# What you will do
Would you transcribe the entries below, beginning at the line with "hfov_deg: 35.5" and ending after the line with "f_number: 3.1", exactly, with no picture and nothing more?

(Source records)

▼

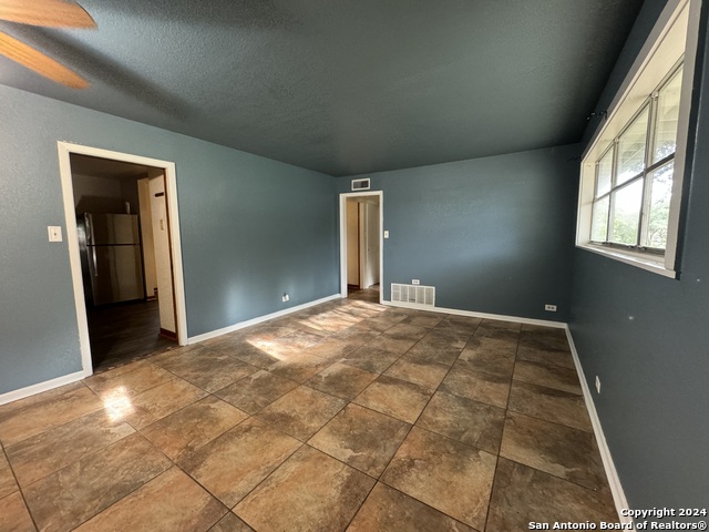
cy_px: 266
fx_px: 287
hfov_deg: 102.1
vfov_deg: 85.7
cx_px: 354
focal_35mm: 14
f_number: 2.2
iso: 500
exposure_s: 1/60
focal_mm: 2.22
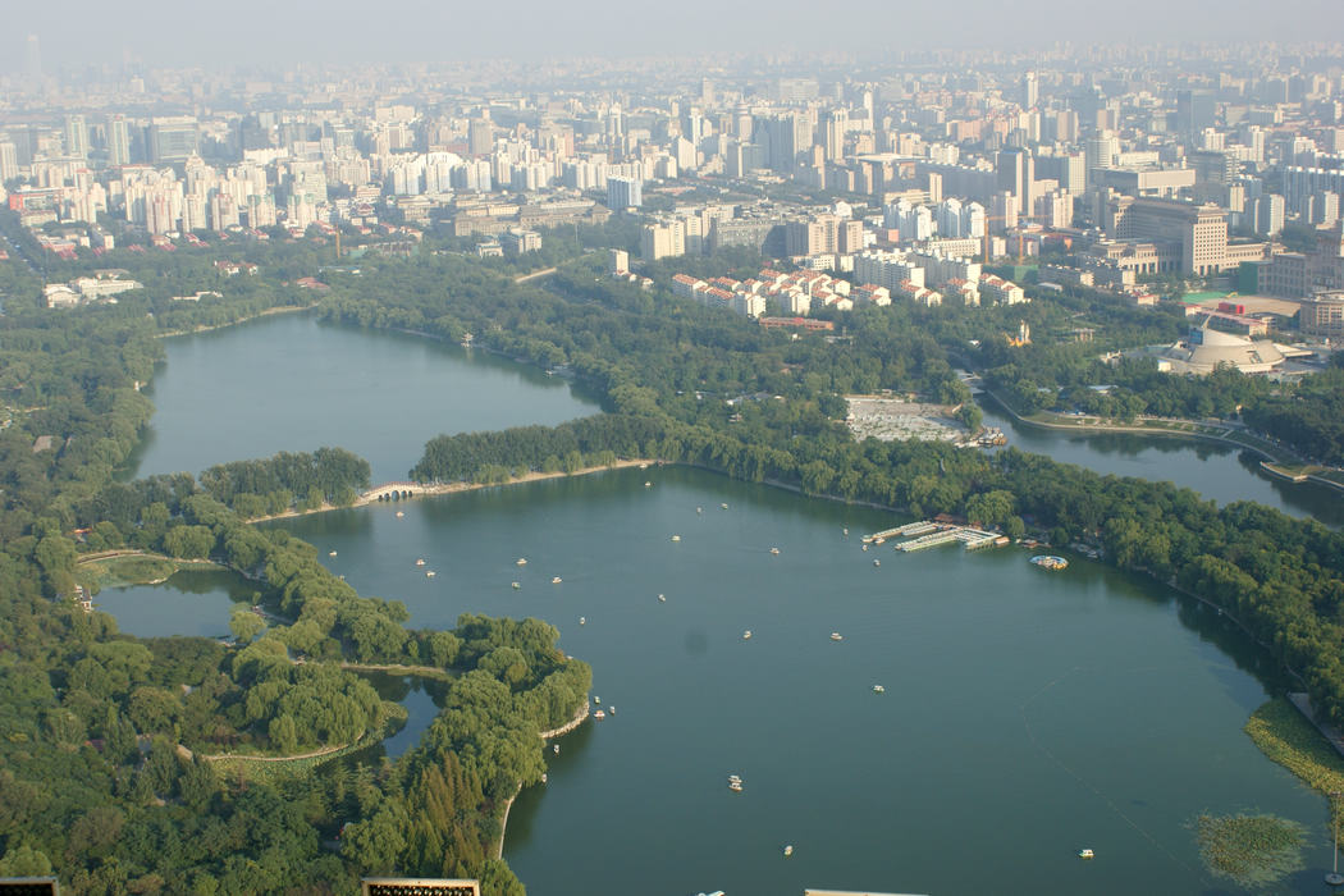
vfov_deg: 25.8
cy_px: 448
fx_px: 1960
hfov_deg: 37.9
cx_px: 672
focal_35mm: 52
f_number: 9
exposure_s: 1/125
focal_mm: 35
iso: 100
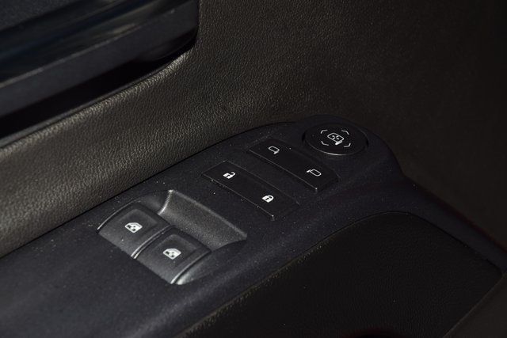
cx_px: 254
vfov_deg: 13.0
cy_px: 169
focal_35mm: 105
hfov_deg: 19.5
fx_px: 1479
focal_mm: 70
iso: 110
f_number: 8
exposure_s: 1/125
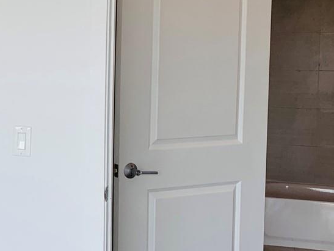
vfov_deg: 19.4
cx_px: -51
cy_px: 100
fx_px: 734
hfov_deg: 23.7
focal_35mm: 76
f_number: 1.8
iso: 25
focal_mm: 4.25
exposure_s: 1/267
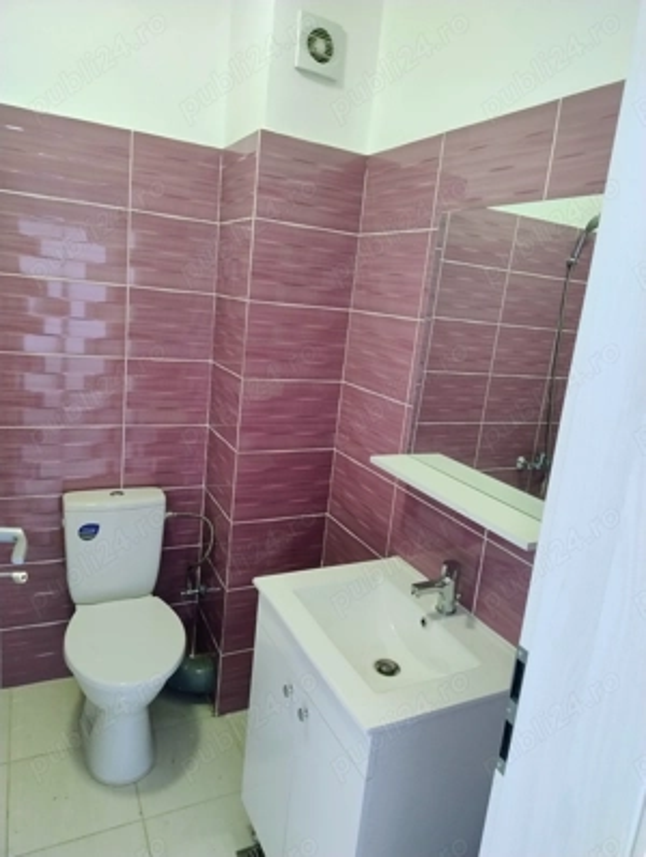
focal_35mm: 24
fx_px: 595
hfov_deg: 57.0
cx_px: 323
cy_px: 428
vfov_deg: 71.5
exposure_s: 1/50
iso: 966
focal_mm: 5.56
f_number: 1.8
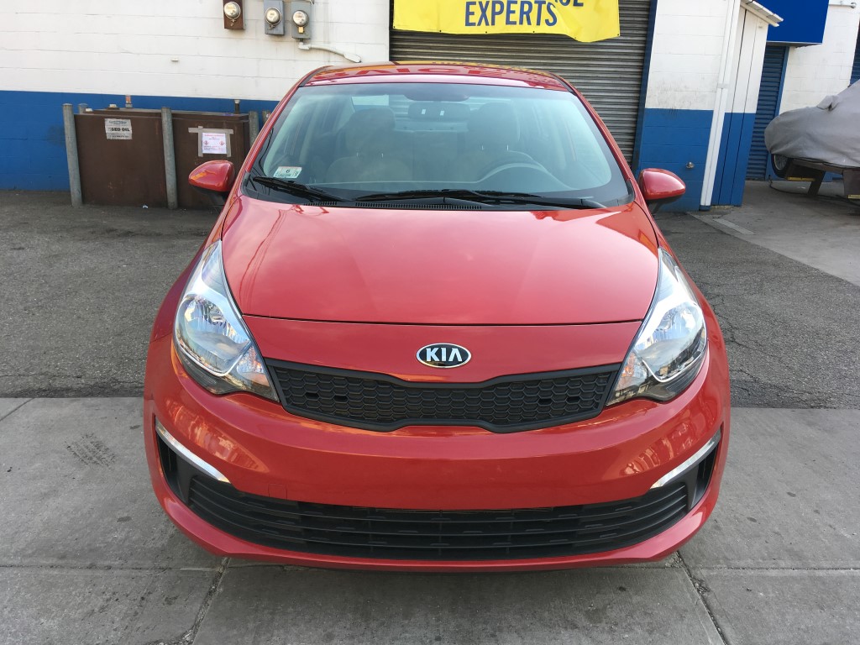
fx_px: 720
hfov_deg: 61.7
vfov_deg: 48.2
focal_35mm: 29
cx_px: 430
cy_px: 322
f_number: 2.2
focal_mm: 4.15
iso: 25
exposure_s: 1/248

▲
▼

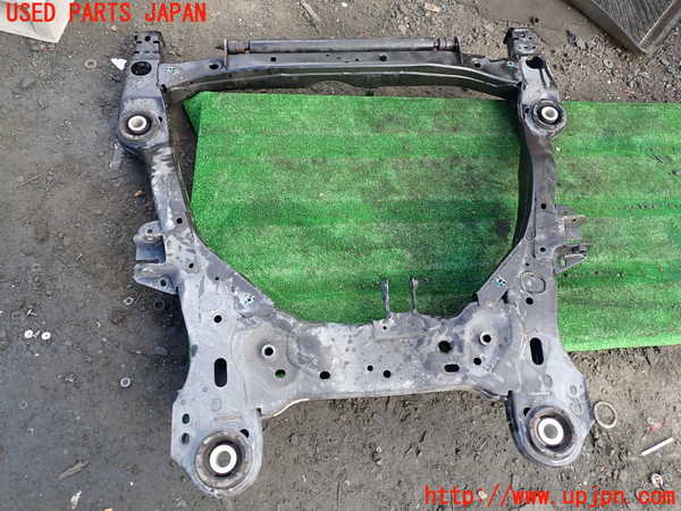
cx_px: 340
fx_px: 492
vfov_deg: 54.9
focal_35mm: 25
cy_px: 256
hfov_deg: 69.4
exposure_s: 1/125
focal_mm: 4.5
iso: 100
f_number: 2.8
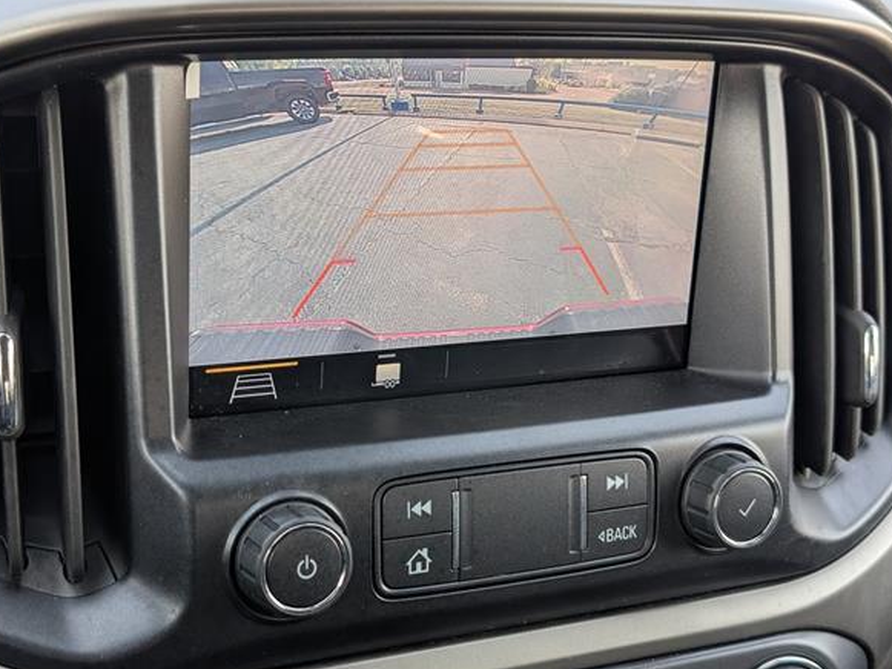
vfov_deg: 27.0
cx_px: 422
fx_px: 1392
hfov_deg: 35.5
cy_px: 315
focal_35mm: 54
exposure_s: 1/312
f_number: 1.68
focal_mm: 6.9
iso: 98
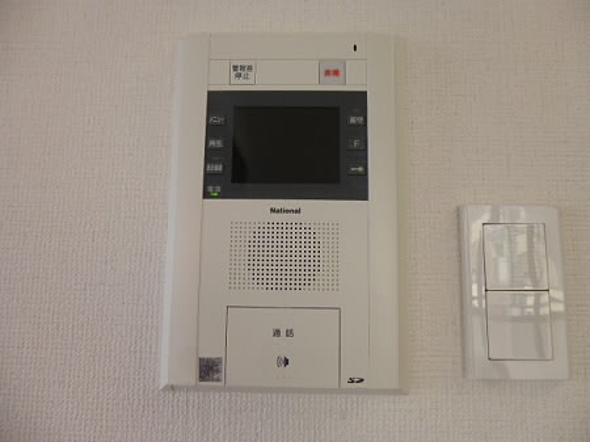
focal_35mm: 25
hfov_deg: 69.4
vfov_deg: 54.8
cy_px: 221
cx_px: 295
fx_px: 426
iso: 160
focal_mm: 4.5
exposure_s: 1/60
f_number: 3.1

▲
▼

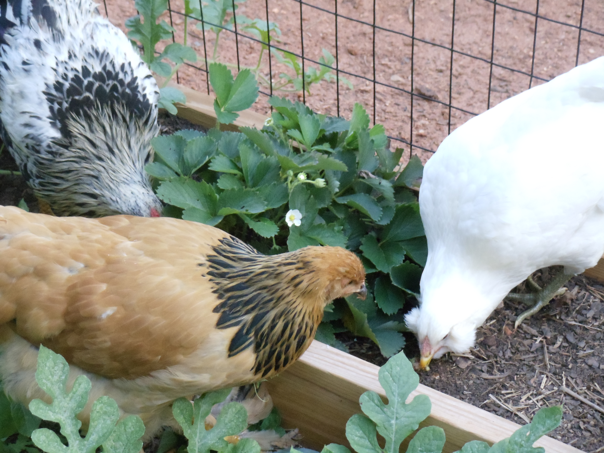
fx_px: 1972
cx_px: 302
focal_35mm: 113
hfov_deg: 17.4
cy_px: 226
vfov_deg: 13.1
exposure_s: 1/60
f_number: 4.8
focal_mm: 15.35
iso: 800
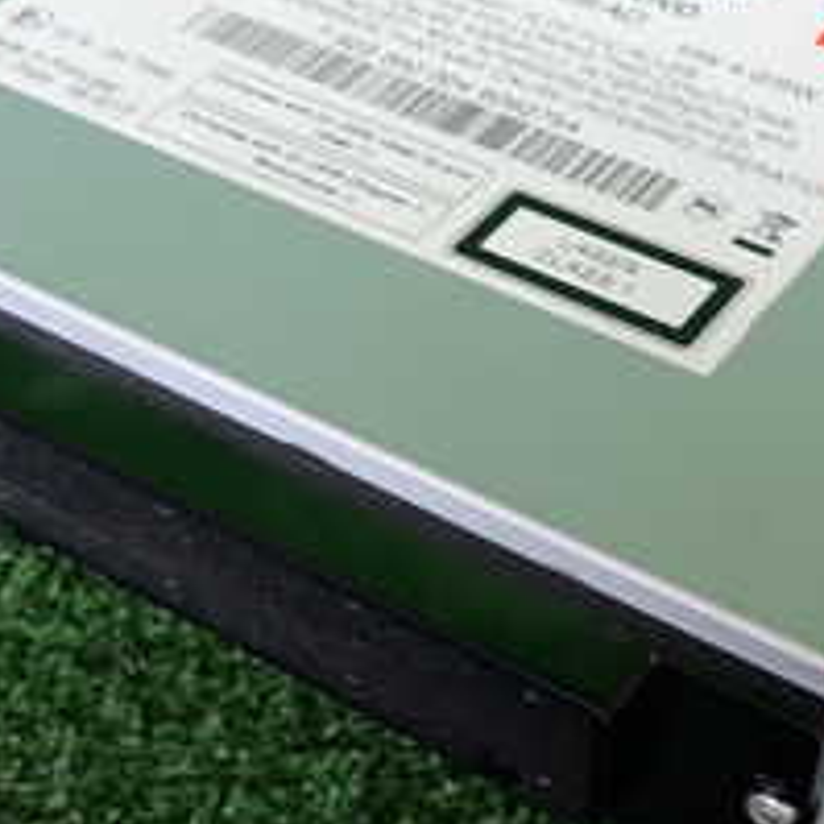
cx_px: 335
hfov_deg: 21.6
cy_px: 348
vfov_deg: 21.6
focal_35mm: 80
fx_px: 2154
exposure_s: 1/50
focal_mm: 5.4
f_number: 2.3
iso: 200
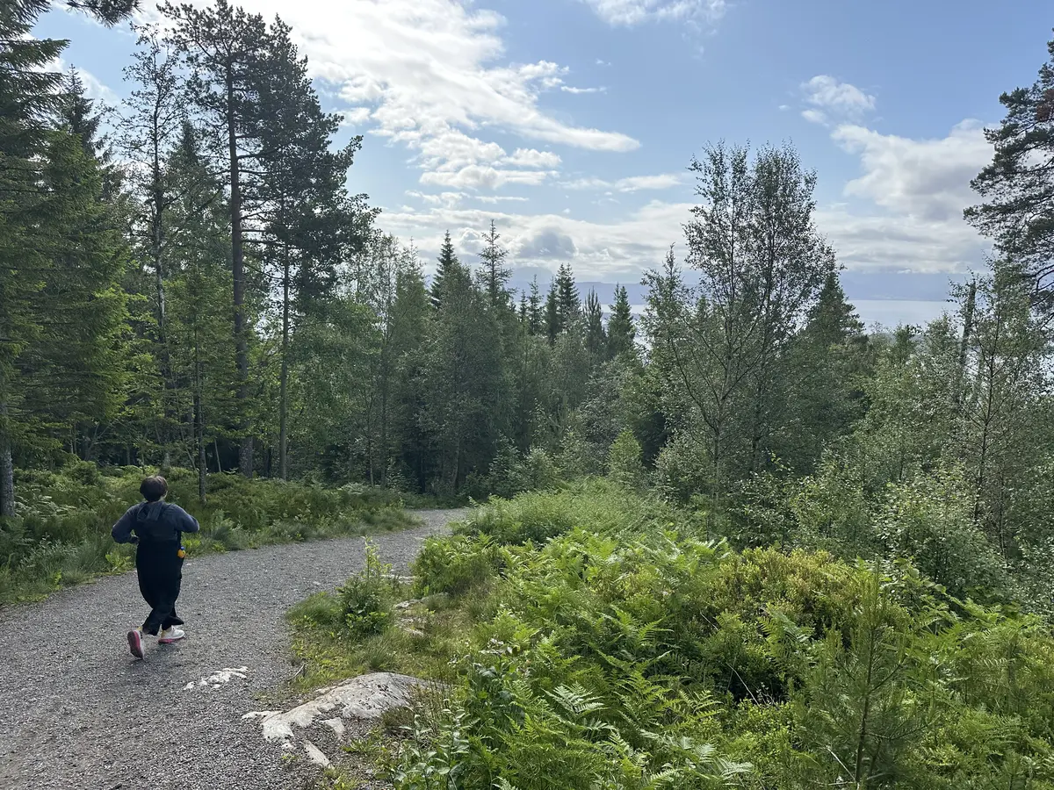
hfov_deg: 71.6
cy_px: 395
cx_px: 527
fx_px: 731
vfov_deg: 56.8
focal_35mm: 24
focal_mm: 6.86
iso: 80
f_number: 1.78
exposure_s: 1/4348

▲

# Answer below
hfov_deg: 35.5
cy_px: 315
focal_35mm: 54
exposure_s: 1/312
f_number: 1.68
focal_mm: 6.9
iso: 98
focal_35mm: 25
hfov_deg: 69.4
vfov_deg: 54.8
cy_px: 221
cx_px: 295
fx_px: 426
iso: 160
focal_mm: 4.5
exposure_s: 1/60
f_number: 3.1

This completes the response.